We do when describing APC. That’s the P in APC.
This thread has been ambiguous in comparison.

> 
>> It’s not so much that you can’t use APC, it’s that it would only protect the pseudoheader. In fragments, the user data is in the surplus area.
> 
> But you just said above, "Fragments do not contain “user data” :-).
> Please use unambiguous terminology.

Fragments contain no UDP payload; APC operates over *only* the UDP payload.

And to be clear, APC does NOT protect the pseudo header; doing so would make it useless when traversing a NAT. My mistake there.

Joe


> 
> Tom
> 
>> 
>> Joe
>> 
>>> and I don't see any
>>> requirement that states it's not allowed to be used with fragments. So
>>> by my reading it is valid where the CRC is performed over the user
>>> data in each packet. I believe it's also useful as doing CRC per
>>> fragment makes it a lot easier to offload the CRC computation to
>>> hardware, and it's more accurate over smaller amounts of data.
>>> 
>>> Tom
>>> 
>>>> Hence in a fragment a value of all-ones will give a correct CRC32c, and anything else would give an incorrect CRC32c, independently of whatever else is in the fragment or reassembled datagram.
>>>> 
>>>> In principle, AUTH and UENC could be useful as per-fragment options by providing coverage for the fragment header as well as the payload. I will note, however, that the IPsec AH does NOT protect the IP fragmentation fields: "If required, IP fragmentation occurs after AH processing within an IPsec implementation.  Thus, transport mode AH is applied only to whole IP datagrams (not to IP fragments)."
>>>> 
>>>> Having to process options during the fragmentation and reassembly processes is clearly a burden on the implementation, and if it's one that does not result in anything clearly useful, we may want to consider dropping it.
>>>> The one place where I have seen a clear use case would be in network options, and I believe that the consensus of the WG is that we would not be going there, at least for now. If we wish to future-proof the spec by including the possibility of per-fragment options either before or after the FRAG header as we do now, maybe that's acceptable, but if we do, I think that an implementation should be allowed to ignore per-fragment options that are really only meaningful as per-datagram options, and the option specifications should say as much. My preference, which I stated long ago, would be to have no per-fragment options and require the FRAG header to appear immediately after the UDP header, as I believe that this will lead to a more unambiguous spec and cleaner and simpler implementations. That being said, I am willing to acquiesce to what we have, for the sake of getting a spec shipped, as long as there is clarity for each and every option in what roles (per-fragment or per-datagram) it can be used.
>>>> 
>>>> Thanks
>>>> 
>>>> Mie Heard
>>>> 
>>>> 
>>>> On Mon, Nov 13, 2023 at 8:00 AM Tom Herbert <tom=40herbertland.com@dmarc.ietf.org> wrote:
>>>>> 
>>>>>> From the new draft:
>>>>> 
>>>>>>> Options and their processing status (success/fail) MUST be provided to the user, except for FRAG, NOP, and EOL; those three options are handled within UDP option processing only.

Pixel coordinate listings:
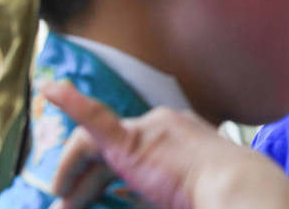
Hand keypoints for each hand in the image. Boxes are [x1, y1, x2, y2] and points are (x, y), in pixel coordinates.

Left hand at [42, 81, 288, 208]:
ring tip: (62, 198)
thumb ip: (155, 190)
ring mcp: (149, 128)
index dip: (110, 175)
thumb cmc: (221, 194)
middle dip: (88, 179)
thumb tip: (126, 194)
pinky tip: (52, 92)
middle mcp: (163, 124)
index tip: (103, 197)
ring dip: (72, 170)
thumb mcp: (185, 190)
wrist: (236, 188)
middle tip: (70, 203)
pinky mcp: (132, 142)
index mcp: (180, 135)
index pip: (133, 148)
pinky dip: (72, 103)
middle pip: (110, 147)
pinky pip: (94, 120)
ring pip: (94, 144)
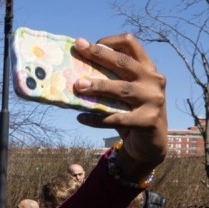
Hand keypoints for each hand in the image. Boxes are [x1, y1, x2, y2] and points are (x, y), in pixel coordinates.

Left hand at [72, 34, 166, 180]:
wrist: (152, 142)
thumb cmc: (132, 112)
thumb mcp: (127, 92)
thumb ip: (112, 80)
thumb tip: (76, 74)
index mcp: (147, 68)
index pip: (131, 44)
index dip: (110, 41)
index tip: (89, 45)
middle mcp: (153, 80)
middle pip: (123, 63)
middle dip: (99, 54)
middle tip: (78, 49)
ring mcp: (153, 100)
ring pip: (121, 89)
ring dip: (98, 86)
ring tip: (77, 85)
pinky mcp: (147, 121)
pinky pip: (116, 118)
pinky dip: (96, 118)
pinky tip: (80, 117)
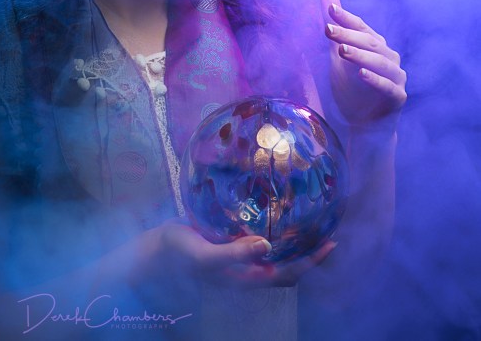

• [WHAT TO DO]:
a. List every item the email thread directly calls an option, either by name on its own or as one of a named group.
b. Rewrite the email thread from "Fragments contain no" to "My mistake there.", swapping "NAT" for "middlebox".
This data comes from a separate source.

• [RESPONSES FOR EACH TASK]:
a. AUTH, UENC, FRAG, NOP, EOL

b.
Fragments contain no UDP payload; APC operates over *only* the UDP payload.

And to be clear, APC does NOT protect the pseudo header; doing so would make it useless when traversing a middlebox. My mistake there.